Oh boy, I have so many thoughts ... Let me see if I can organize it sensibly.
To start out, Jim Keller is one reason not to count out Tenstorrent too soon, at least for technical reasons (business/market issues are different). As you said he saved AMD. Not once but twice IMO. K8 and AMD64 (x86-64) could have almost killed Intel in the early 2000s but for the resurrection of P6/Pentium M arch as Core 2.
As for the Tenstorrent architecture, I think there are similarities with the Intel Larrabee approach which had many simple x86 P54C type cores and 512 bit vector units. Although it's possible the baby RISC-V core is a simple MMU less in-order single pipeline CPU core which would certainly take less area than an original Pentium dual pipelined in-order core with the x86 decode overhead. Even if the area is a low 1%, that doesn't quite tell you the runtime implications. The whole point of a GPU was to eschew the whole complex control structure of CPUs, take advantage of memory streaming on very fast HBM type memory by gathering data there and just computing as fast as possible for data parallel workloads.
If a Larrabee like approach didn't work for graphics (and even HPC applications later) then will Tenstorrent work now? Either Larrabee was ahead of its time or there are some fundamental issues. Surely during the graphics wars some might have tried such an approach or even AMD and nVidia might have thought of it?
A GPU can be thought of as a throughput compute device. A crude analogy is that a GPU is like a big Amtrak train. You gather lots of folks onto a station with flexible point to point cars/vans (CPUs) then transport them en masse on dedicated tracks (SM cores/HBM) and then scatter them back at the destination station. To torture the analogy further does it become better if light vans hookup together in a train like formation or if each train car has a small engine? I don't know... I suspect a lot will boil detailed analysis of the software framework and how much the Tenstorrent architecture can allow it to keep up with the yearly cadence of nVidia hardware releases and flops increase per year.
Full Disclosure: I may or may not have positions in AI hardware startups (no easy way to know) due to a semi-index like VC investing approach via Vested Inc.

== == ==

— Activity list —
1) Do these statements agree with the forum post on Tenstorrent? For each, answer yes or no and quote the deciding words. (a) The post says Jim Keller saved AMD only once. (b) The post likens a GPU to a big Amtrak train. (c) The post says Larrabee had 256 bit vector units.
2) In the forum post on Tenstorrent, through what does the author say the semi-index like VC investing approach is carried out?

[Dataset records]
== == ==

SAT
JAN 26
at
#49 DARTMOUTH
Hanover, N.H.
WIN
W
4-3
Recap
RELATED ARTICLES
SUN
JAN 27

== == ==

— Answers to each task —
1)
(a) No: "Not once but twice IMO."
(b) Yes: "a GPU is like a big Amtrak train."
(c) No: "many simple x86 P54C type cores and 512 bit vector units."

2) Through Vested Inc.